Advokatfirmaet BAHR AS is legal advisor to the Company.
For more information, please contact:
Tore Østby, EVP Strategic Development, phone + 47 995 464 00
Martine Undeli Bekkelund, Investor Relations Officer, phone + 47 952 60 728
Important information
The release is not for publication or distribution, in whole or in part directly or indirectly, in or into Australia, Canada, Japan or the United States (including its territories and possessions, any state of the United States and the District of Columbia). This release is an announcement issued pursuant to legal information obligations, and is subject of the disclosure requirements pursuant to section 5-12 of the Norwegian Securities Trading Act. It is issued for information purposes only, and does not constitute or form part of any offer or solicitation to purchase or subscribe for securities, in the United States or in any other jurisdiction. The securities mentioned herein have not been, and will not be, registered under the United States Securities Act of 1933, as amended (the “US Securities Act”). The securities may not be offered or sold in the United States except pursuant to an exemption from the registration requirements of the US Securities Act.
The Company does not intend to register any portion of the offering of the securities in the United States or to conduct a public offering of the securities in the United States. Copies of this announcement are not being made and may not be distributed or sent into Australia, Canada, Japan or the United States.
Any offering of the securities referred to in this announcement will be made by means of a prospectus. This announcement is an advertisement and is not a prospectus for the purposes of Regulation (EU) 2017/1129 of the European Parliament and of the Council of 14 June 2017 on prospectuses to be published when securities are offered to the public or admitted to trading on a regulated market, and repealing Directive 2003/71/EC (as amended) as implemented in any Member State. Investors should not subscribe for any securities referred to in this announcement except on the basis of information contained in the aforementioned prospectus. Copies of any such prospectus will, following publication, be available from the Company’s registered office and, subject to certain exceptions, on the websites of ABG Sundal Collier ASA (www.abgsc.no), DNB Markets, a part of DNB Bank ASA (www.dnb.no/emisjoner) and Danske Bank, Norwegian Branch (www.danskebank.no/nas) (jointly, the “Managers”).

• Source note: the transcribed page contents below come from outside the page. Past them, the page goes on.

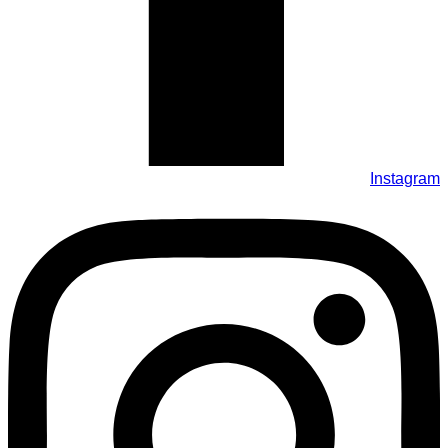
Instagram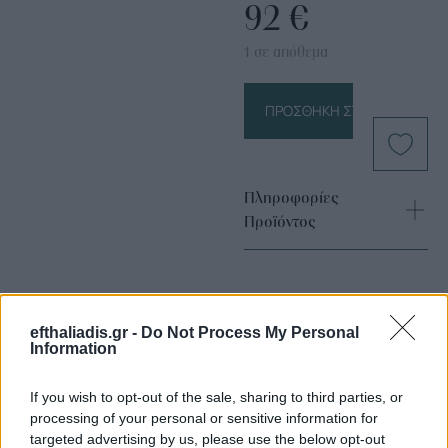
92
€
1 σε απόθεμα
ΠΡΟΣΘΉΚΗ ΣΤΟ ΚΑΛΆΘΙ
Πληροφορίες
Προϊόντος
efthaliadis.gr -
Do Not Process My Personal
Information
If you wish to opt-out of the sale, sharing to third parties, or
Επιλογές Που Ταιριάζουν
processing of your personal or sensitive information for
targeted advertising by us, please use the below opt-out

The issue, subscription or purchase of shares in the Company is subject to specific legal or regulatory restrictions in certain jurisdictions. Neither the Company nor the Managers assume any responsibility in the event there is a violation by any person of such restrictions. The distribution of this release may in certain jurisdictions be restricted by law. Persons into whose possession this release comes should inform themselves about and observe any such restrictions. Any failure to comply with these restrictions may constitute a violation of the securities laws of any such jurisdiction.
The Managers are acting for the Company and no one else in connection with the offering and will not be responsible to anyone other than the Company providing the protections afforded to their respective clients or for providing advice in relation to the offering and/or any other matter referred to in this release.
Forward-looking statements: This release and any materials distributed in connection with this release may contain certain forward-looking statements. By their nature, forward-looking statements involve risk and uncertainty because they reflect the Company’s current expectations and assumptions as to future events and circumstances that may not prove accurate. A number of material factors could cause actual results and developments to differ materially from those expressed or implied by these forward-looking statements.